[Your assignment] Please retype all of the entries that follow, leaving the images out.
▶
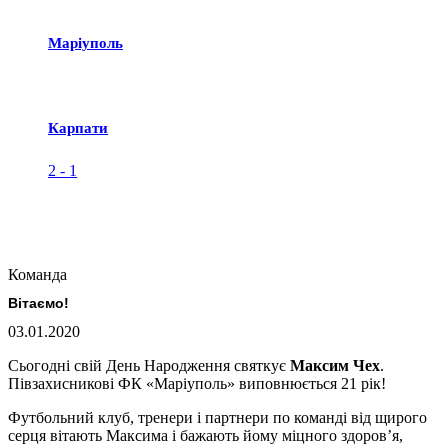
Маріуполь
Карпати
2
-
1
Команда
Вітаємо!
03.01.2020
Сьогодні свій День Народження святкує
Максим Чех
.
Півзахисникові ФК «Маріуполь» виповнюється 21 рік!
Футбольний клуб, тренери і партнери по команді від щирого
серця вітають Максима і бажають йому міцного здоров’я,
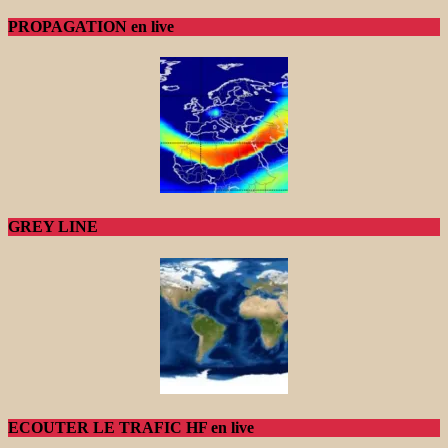
PROPAGATION en live
GREY LINE
ECOUTER LE TRAFIC HF en live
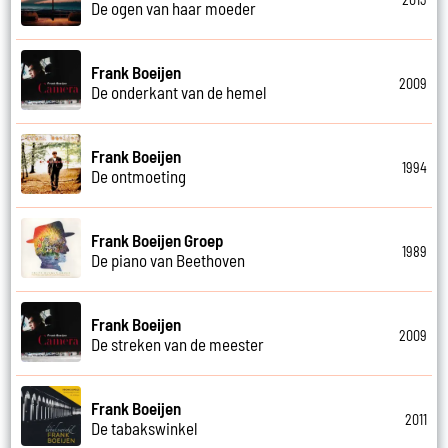
De ogen van haar moeder
Frank Boeijen
2009
De onderkant van de hemel
Frank Boeijen
1994
De ontmoeting
Frank Boeijen Groep
1989
De piano van Beethoven
Frank Boeijen
2009
De streken van de meester
Frank Boeijen
2011
De tabakswinkel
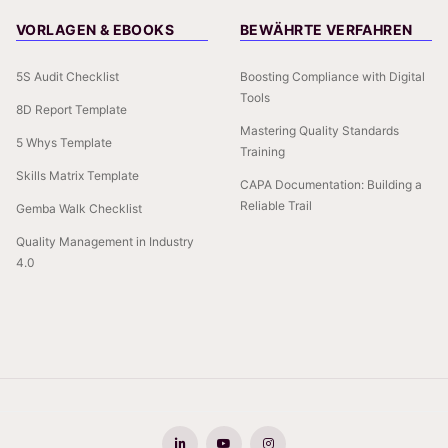
VORLAGEN & EBOOKS
BEWÄHRTE VERFAHREN
5S Audit Checklist
Boosting Compliance with Digital
Tools
8D Report Template
Mastering Quality Standards
5 Whys Template
Training
Skills Matrix Template
CAPA Documentation: Building a
Reliable Trail
Gemba Walk Checklist
Quality Management in Industry
4.0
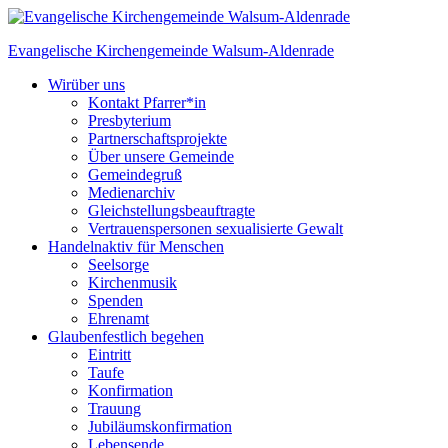
Skip
to
Evangelische Kirchengemeinde
Walsum-Aldenrade
content
Wir
über uns
Kontakt Pfarrer*in
Presbyterium
Partnerschaftsprojekte
Über unsere Gemeinde
Gemeindegruß
Medienarchiv
Gleichstellungs­beauftragte
Vertrauenspersonen sexualisierte Gewalt
Handeln
aktiv für Menschen
Seelsorge
Kirchenmusik
Spenden
Ehrenamt
Glauben
festlich begehen
Eintritt
Taufe
Konfirmation
Trauung
Jubiläumskonfirmation
Lebensende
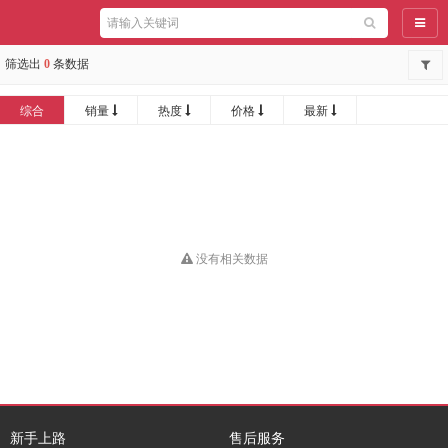
导航
筛选出
0
条数据
综合
销量
热度
价格
最新
没有相关数据
新手上路
售后服务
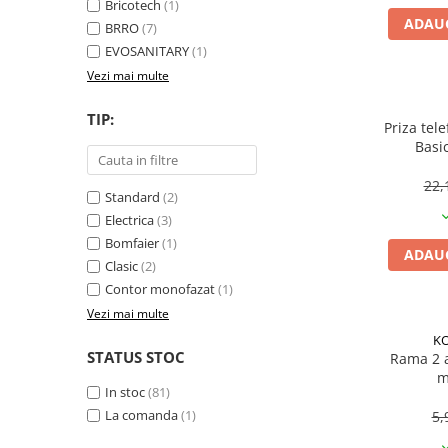
Becuri
Bricotech
(1)
ADAUG
Prize
BRRO
(7)
EVOSANITARY
(1)
Sanitare
Vezi mai multe
Sarma constructii
Scule, unelte si masini
TIP:
Priza tel
Basi
Sfoara si franghii
Suruburi, dibluri si accesorii
22,
Standard
(2)
prindere
Electrica
(3)
Corpuri de iluminat
Bomfaier
(1)
ADAUG
Aplice si plafoniere
Clasic
(2)
Lustre si pendule
Contor monofazat
(1)
Vezi mai multe
Spoturi
K
Accesorii corpuri de iluminat
STATUS STOC
Rama 2 a
m
Lampi de veghe copii
In stoc
(81)
Proiectoare
La comanda
(1)
5,
Veioze si lampi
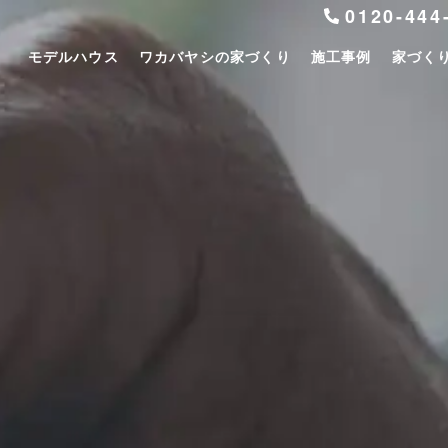
0120-444
モデルハウス
ワカバヤシの家づくり
施工事例
家づく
◀
[Solution for this problem]
Маріуполь
Карпати
2
-
1
Команда
Вітаємо!
03.01.2020
Сьогодні свій День Народження святкує
Максим Чех
.
Півзахисникові ФК «Маріуполь» виповнюється 21 рік!
Футбольний клуб, тренери і партнери по команді від щирого
серця вітають Максима і бажають йому міцного здоров’я,
PROPAGATION en live
GREY LINE
ECOUTER LE TRAFIC HF en live
De ogen van haar moeder
Frank Boeijen
2009
De onderkant van de hemel
Frank Boeijen
1994
De ontmoeting
Frank Boeijen Groep
1989
De piano van Beethoven
Frank Boeijen
2009
De streken van de meester
Frank Boeijen
2011
De tabakswinkel
VORLAGEN & EBOOKS
BEWÄHRTE VERFAHREN
5S Audit Checklist
Boosting Compliance with Digital
Tools
8D Report Template
Mastering Quality Standards
5 Whys Template
Training
Skills Matrix Template
CAPA Documentation: Building a
Reliable Trail
Gemba Walk Checklist
Quality Management in Industry
4.0
Skip
to
Evangelische Kirchengemeinde
Walsum-Aldenrade
content
Wir
über uns
Kontakt Pfarrer*in
Presbyterium
Partnerschaftsprojekte
Über unsere Gemeinde
Gemeindegruß
Medienarchiv
Gleichstellungs­beauftragte
Vertrauenspersonen sexualisierte Gewalt
Handeln
aktiv für Menschen
Seelsorge
Kirchenmusik
Spenden
Ehrenamt
Glauben
festlich begehen
Eintritt
Taufe
Konfirmation
Trauung
Jubiläumskonfirmation
Lebensende
导航
筛选出
0
条数据
综合
销量
热度
价格
最新
没有相关数据
新手上路
售后服务
Becuri
Bricotech
(1)
ADAUG
Prize
BRRO
(7)
EVOSANITARY
(1)
Sanitare
Vezi mai multe
Sarma constructii
Scule, unelte si masini
TIP:
Priza tel
Basi
Sfoara si franghii
Suruburi, dibluri si accesorii
22,
Standard
(2)
prindere
Electrica
(3)
Corpuri de iluminat
Bomfaier
(1)
ADAUG
Aplice si plafoniere
Clasic
(2)
Lustre si pendule
Contor monofazat
(1)
Vezi mai multe
Spoturi
K
Accesorii corpuri de iluminat
STATUS STOC
Rama 2 a
m
Lampi de veghe copii
In stoc
(81)
Proiectoare
La comanda
(1)
5,
Veioze si lampi
0120-444
モデルハウス
ワカバヤシの家づくり
施工事例
家づく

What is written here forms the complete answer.